**Work task:** The data beneath this task has to be reprinted character for character.

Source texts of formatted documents

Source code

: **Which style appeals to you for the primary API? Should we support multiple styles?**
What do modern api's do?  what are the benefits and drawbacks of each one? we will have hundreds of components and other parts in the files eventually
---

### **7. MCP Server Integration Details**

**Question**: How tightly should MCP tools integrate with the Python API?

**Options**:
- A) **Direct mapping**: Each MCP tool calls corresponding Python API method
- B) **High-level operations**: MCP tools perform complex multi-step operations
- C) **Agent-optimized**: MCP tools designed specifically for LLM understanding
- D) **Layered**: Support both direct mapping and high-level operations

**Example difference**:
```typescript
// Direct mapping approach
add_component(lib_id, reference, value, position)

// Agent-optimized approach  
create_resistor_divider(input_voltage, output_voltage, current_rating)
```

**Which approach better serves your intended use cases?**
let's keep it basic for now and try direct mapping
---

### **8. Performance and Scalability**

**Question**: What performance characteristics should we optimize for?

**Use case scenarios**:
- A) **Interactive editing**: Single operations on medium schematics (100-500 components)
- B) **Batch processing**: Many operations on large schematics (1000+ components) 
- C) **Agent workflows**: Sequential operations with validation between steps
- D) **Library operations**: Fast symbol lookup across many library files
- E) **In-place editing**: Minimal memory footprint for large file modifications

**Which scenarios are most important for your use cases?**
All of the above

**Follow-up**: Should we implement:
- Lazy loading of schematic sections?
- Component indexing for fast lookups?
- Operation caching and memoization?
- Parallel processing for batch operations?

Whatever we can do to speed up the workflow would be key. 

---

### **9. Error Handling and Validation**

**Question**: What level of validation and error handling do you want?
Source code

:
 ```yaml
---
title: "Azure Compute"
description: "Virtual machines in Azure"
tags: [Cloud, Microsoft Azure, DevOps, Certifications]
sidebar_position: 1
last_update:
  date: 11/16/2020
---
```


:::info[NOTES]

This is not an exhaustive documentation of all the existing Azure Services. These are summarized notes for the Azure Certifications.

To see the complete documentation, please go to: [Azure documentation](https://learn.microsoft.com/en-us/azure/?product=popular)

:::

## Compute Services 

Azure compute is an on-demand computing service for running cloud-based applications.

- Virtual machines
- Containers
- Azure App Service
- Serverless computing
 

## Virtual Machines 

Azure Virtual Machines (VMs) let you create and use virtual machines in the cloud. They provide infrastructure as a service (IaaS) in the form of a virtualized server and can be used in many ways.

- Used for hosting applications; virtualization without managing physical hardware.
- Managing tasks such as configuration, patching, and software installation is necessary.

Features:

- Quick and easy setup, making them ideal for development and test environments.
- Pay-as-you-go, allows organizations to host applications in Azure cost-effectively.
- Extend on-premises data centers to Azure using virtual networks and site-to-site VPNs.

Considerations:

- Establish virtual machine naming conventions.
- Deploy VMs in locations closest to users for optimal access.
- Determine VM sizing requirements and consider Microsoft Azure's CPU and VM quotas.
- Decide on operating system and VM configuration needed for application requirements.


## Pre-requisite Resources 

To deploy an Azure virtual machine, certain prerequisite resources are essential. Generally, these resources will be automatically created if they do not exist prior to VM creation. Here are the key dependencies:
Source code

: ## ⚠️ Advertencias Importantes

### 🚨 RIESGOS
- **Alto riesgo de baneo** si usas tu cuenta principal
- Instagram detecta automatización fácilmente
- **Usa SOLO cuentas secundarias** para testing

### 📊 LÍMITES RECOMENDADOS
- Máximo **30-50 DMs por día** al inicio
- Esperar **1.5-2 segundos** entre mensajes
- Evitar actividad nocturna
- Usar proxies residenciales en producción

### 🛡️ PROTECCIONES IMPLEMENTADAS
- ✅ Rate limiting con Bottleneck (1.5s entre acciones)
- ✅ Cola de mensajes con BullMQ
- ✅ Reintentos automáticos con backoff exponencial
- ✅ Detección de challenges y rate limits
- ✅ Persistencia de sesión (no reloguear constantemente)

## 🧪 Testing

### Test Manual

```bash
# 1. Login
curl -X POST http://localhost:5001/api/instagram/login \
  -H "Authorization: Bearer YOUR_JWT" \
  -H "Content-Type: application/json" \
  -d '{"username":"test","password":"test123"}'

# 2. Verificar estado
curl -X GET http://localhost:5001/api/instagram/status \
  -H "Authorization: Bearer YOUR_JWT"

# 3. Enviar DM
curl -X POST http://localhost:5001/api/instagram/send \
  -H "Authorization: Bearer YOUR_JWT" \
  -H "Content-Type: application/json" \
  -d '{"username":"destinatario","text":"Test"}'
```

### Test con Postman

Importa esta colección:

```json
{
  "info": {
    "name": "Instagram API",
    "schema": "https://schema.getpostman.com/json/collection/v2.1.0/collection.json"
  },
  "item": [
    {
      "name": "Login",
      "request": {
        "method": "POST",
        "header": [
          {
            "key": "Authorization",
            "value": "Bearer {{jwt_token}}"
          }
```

**Solution to this exercise:**
Source code

: **Which style appeals to you for the primary API? Should we support multiple styles?**
What do modern api's do?  what are the benefits and drawbacks of each one? we will have hundreds of components and other parts in the files eventually
---

### **7. MCP Server Integration Details**

**Question**: How tightly should MCP tools integrate with the Python API?

**Options**:
- A) **Direct mapping**: Each MCP tool calls corresponding Python API method
- B) **High-level operations**: MCP tools perform complex multi-step operations
- C) **Agent-optimized**: MCP tools designed specifically for LLM understanding
- D) **Layered**: Support both direct mapping and high-level operations

**Example difference**:
```typescript
// Direct mapping approach
add_component(lib_id, reference, value, position)

// Agent-optimized approach  
create_resistor_divider(input_voltage, output_voltage, current_rating)
```

**Which approach better serves your intended use cases?**
let's keep it basic for now and try direct mapping
---

### **8. Performance and Scalability**

**Question**: What performance characteristics should we optimize for?

**Use case scenarios**:
- A) **Interactive editing**: Single operations on medium schematics (100-500 components)
- B) **Batch processing**: Many operations on large schematics (1000+ components) 
- C) **Agent workflows**: Sequential operations with validation between steps
- D) **Library operations**: Fast symbol lookup across many library files
- E) **In-place editing**: Minimal memory footprint for large file modifications

**Which scenarios are most important for your use cases?**
All of the above

**Follow-up**: Should we implement:
- Lazy loading of schematic sections?
- Component indexing for fast lookups?
- Operation caching and memoization?
- Parallel processing for batch operations?

Whatever we can do to speed up the workflow would be key. 

---

### **9. Error Handling and Validation**

**Question**: What level of validation and error handling do you want?
Source code

:
 ```yaml
---
title: "Azure Compute"
description: "Virtual machines in Azure"
tags: [Cloud, Microsoft Azure, DevOps, Certifications]
sidebar_position: 1
last_update:
  date: 11/16/2020
---
```


:::info[NOTES]

This is not an exhaustive documentation of all the existing Azure Services. These are summarized notes for the Azure Certifications.

To see the complete documentation, please go to: [Azure documentation](https://learn.microsoft.com/en-us/azure/?product=popular)

:::

## Compute Services 

Azure compute is an on-demand computing service for running cloud-based applications.

- Virtual machines
- Containers
- Azure App Service
- Serverless computing
 

## Virtual Machines 

Azure Virtual Machines (VMs) let you create and use virtual machines in the cloud. They provide infrastructure as a service (IaaS) in the form of a virtualized server and can be used in many ways.

- Used for hosting applications; virtualization without managing physical hardware.
- Managing tasks such as configuration, patching, and software installation is necessary.

Features:

- Quick and easy setup, making them ideal for development and test environments.
- Pay-as-you-go, allows organizations to host applications in Azure cost-effectively.
- Extend on-premises data centers to Azure using virtual networks and site-to-site VPNs.

Considerations:

- Establish virtual machine naming conventions.
- Deploy VMs in locations closest to users for optimal access.
- Determine VM sizing requirements and consider Microsoft Azure's CPU and VM quotas.
- Decide on operating system and VM configuration needed for application requirements.


## Pre-requisite Resources 

To deploy an Azure virtual machine, certain prerequisite resources are essential. Generally, these resources will be automatically created if they do not exist prior to VM creation. Here are the key dependencies:
Source code

: ## ⚠️ Advertencias Importantes

### 🚨 RIESGOS
- **Alto riesgo de baneo** si usas tu cuenta principal
- Instagram detecta automatización fácilmente
- **Usa SOLO cuentas secundarias** para testing

### 📊 LÍMITES RECOMENDADOS
- Máximo **30-50 DMs por día** al inicio
- Esperar **1.5-2 segundos** entre mensajes
- Evitar actividad nocturna
- Usar proxies residenciales en producción

### 🛡️ PROTECCIONES IMPLEMENTADAS
- ✅ Rate limiting con Bottleneck (1.5s entre acciones)
- ✅ Cola de mensajes con BullMQ
- ✅ Reintentos automáticos con backoff exponencial
- ✅ Detección de challenges y rate limits
- ✅ Persistencia de sesión (no reloguear constantemente)

## 🧪 Testing

### Test Manual

```bash
# 1. Login
curl -X POST http://localhost:5001/api/instagram/login \
  -H "Authorization: Bearer YOUR_JWT" \
  -H "Content-Type: application/json" \
  -d '{"username":"test","password":"test123"}'

# 2. Verificar estado
curl -X GET http://localhost:5001/api/instagram/status \
  -H "Authorization: Bearer YOUR_JWT"

# 3. Enviar DM
curl -X POST http://localhost:5001/api/instagram/send \
  -H "Authorization: Bearer YOUR_JWT" \
  -H "Content-Type: application/json" \
  -d '{"username":"destinatario","text":"Test"}'
```

### Test con Postman

Importa esta colección:

```json
{
  "info": {
    "name": "Instagram API",
    "schema": "https://schema.getpostman.com/json/collection/v2.1.0/collection.json"
  },
  "item": [
    {
      "name": "Login",
      "request": {
        "method": "POST",
        "header": [
          {
            "key": "Authorization",
            "value": "Bearer {{jwt_token}}"
          }
```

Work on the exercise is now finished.